Failover clustering is a fault-tolerance technology, minimizing service interruptions due to hardware failure or planned maintenance. In many ways, failover clustering has suffered from an image problem. Failover clustering works well technically, but its perceived configuration and maintenance complexities scare off many potential users.
Failover Clustering is just too hard to set up and use.
This is the single most common complaint I hear about failover clustering. This view stems from the pre-Windows Server 2008 days of high availability when creating a cluster was a fear-inducing procedure that required many pages of wizard input and huge amounts of configuration detail. Clustering generally required an expert, and you had to perform tasks on each node of the cluster. Once you'd actually created the cluster, maintenance was the next challenge and, once more, you probably needed a cluster specialist. All of this assuming you could actually get hardware that was on the cluster-supported list.
Microsoft went back to the drawing board with Server 2008 and started from scratch on many user interface elements, including management and cluster creation. The company also simplified hardware requirements to make clustering more accessible. Windows Server 2003 has a number of different quorum models to cater to different scenarios, such as the File Share Witness, which was needed for clusters with no common storage. The File Share Witness was initially required for Exchange Cluster Continuous Replication. Server 2008 merged all the different quorum models into a single unified model that could run in different modes but was far simpler to understand.
The cluster creation experience in Server 2008 consists of launching the cluster creation wizard and specifying the servers that will be in the cluster, a name for the new cluster, and an IP address if DHCP isn't configured on the NICs. That's it, three dialog screens in total. The cluster creation performs an analysis of the servers being added to the cluster, ascertains the availability of common storage, architects the right mode for quorum based on storage and number of nodes, and configures all of the nodes in one go. There's no need to go to each node to set up the cluster. Also, there's a validation stage as part of the cluster creation that checks your hardware and configurations. Assuming validation passes (which is likely, as long as your nodes are running the same processor architecture, version of Windows, and so on), your cluster is supported by Microsoft, with no need to check a Microsoft Hardware Certification List for your cluster or server hardware.
Ongoing management is just as simple. Any time you need to make a change, there are wizards to guide you through the modification. If you have a problem, running the validation again often gives good insight to the cause of the problem.
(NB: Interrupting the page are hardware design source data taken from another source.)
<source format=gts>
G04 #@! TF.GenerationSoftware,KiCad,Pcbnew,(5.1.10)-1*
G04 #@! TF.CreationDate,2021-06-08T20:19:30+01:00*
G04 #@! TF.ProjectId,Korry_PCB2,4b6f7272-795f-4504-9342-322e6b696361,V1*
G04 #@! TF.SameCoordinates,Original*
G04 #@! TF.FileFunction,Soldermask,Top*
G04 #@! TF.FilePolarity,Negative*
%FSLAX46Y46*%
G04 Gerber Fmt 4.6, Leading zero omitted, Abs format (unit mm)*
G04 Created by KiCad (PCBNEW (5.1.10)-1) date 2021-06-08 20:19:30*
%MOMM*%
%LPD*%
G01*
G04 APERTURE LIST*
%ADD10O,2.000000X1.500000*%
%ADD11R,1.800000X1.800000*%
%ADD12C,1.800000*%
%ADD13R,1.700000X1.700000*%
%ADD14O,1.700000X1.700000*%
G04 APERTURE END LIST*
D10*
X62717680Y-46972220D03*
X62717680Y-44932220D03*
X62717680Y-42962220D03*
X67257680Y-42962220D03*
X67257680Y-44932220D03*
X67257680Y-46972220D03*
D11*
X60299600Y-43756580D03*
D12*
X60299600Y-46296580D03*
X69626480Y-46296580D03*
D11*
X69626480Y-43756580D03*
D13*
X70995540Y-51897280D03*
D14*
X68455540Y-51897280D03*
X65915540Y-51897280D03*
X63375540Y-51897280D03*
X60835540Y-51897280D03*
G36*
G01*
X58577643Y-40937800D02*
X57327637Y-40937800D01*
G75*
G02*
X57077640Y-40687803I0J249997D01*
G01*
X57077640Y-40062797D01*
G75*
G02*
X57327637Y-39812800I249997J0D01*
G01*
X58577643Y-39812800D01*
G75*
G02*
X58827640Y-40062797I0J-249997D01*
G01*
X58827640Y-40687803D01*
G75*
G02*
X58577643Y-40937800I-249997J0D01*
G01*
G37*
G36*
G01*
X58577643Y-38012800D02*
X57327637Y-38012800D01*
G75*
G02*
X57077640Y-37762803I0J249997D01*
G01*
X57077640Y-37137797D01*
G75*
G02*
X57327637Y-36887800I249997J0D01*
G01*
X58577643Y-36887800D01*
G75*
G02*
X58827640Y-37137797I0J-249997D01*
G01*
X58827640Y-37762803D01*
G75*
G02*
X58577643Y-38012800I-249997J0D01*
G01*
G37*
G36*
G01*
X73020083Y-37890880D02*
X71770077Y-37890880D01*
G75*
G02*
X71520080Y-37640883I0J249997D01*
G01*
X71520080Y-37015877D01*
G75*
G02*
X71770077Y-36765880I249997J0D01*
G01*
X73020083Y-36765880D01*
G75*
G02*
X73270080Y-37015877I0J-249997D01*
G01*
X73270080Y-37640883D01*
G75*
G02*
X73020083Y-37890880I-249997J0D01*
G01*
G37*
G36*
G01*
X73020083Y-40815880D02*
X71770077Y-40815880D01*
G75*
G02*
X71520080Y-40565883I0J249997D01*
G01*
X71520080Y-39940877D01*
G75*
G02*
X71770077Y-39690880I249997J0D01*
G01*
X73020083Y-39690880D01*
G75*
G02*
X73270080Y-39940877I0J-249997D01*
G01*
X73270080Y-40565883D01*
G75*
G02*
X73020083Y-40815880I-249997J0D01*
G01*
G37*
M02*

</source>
This information is further improved with Server 2008 R2, and Server 2008 R2 also gives you full PowerShell management support for clusters.
I still experience some downtime with a failover cluster.
This is a common misunderstanding about failover clusters and can cause frustration. It's the distinction between high availability, which failover clustering provides, and fault tolerance, where failover cluster can be only a part of the solution.
Failover clustering provides a framework of capabilities that services and applications can take advantage of in different ways. At the most basic level, failover clustering keeps an eye on all the nodes in the cluster. If one node becomes unavailable, clustering moves the services and dependent resources from the dead node and distributes them through the rest of the cluster, onto the remaining healthy nodes. With this basic usage of failover clustering, you'll see some downtime when the node hosting a service or application crashes. That crash has to be detected. Then the resources that node had mounted, such as LUNs, must be mounted on a new target node, and the service or application has to be restarted. All of these steps take time, so the service will be unavailable for a while. This would be common for something like a file or print service that's hosted as part of a cluster. It's also the case with services such as Exchange Server 2007 and Exchange 2003 Single Copy Cluster. The key fact is that failover clustering technology will get the service restarted and available again as quickly as possible, providing high availability, but not 100 percent availability.
When people talk about fault tolerance, they're talking about a configuration that can tolerate a failure with no service downtime to the end user. Fault tolerant solutions typically require far more complex architectures than failover clustering, because they have to facilitate services running on multiple nodes at the same time. They also have to keep data synchronized between nodes in real time and provide failure detection and failover processes to minimize any downtime to the point that it isn't noticeable. The in-box failover clustering cannot do this for services and applications using Windows-only functionality because of the differences in implementation that are required for all the different ways applications can work.
Failover clustering provides the basic infrastructure that applications and services can build on to provide Fault Tolerant solutions, but that's not to say that application can't be fault tolerant without failover clustering. Many services are fault tolerant without failover clustering, such as Active Directory and IIS farms that use network load balancing.
A good example is Exchange 2010's Database Availability Groups (DAGs). DAGs use failover clustering behind the scenes for certain aspects of resource availability. They then add additional technology to replicate mailbox database data to multiple servers and provide client communication points in the form of Client Access Servers that present the data to the clients from the mailbox servers. If you're seeing short periods of downtime when a node fails, this probably isn't a problem—it's by design.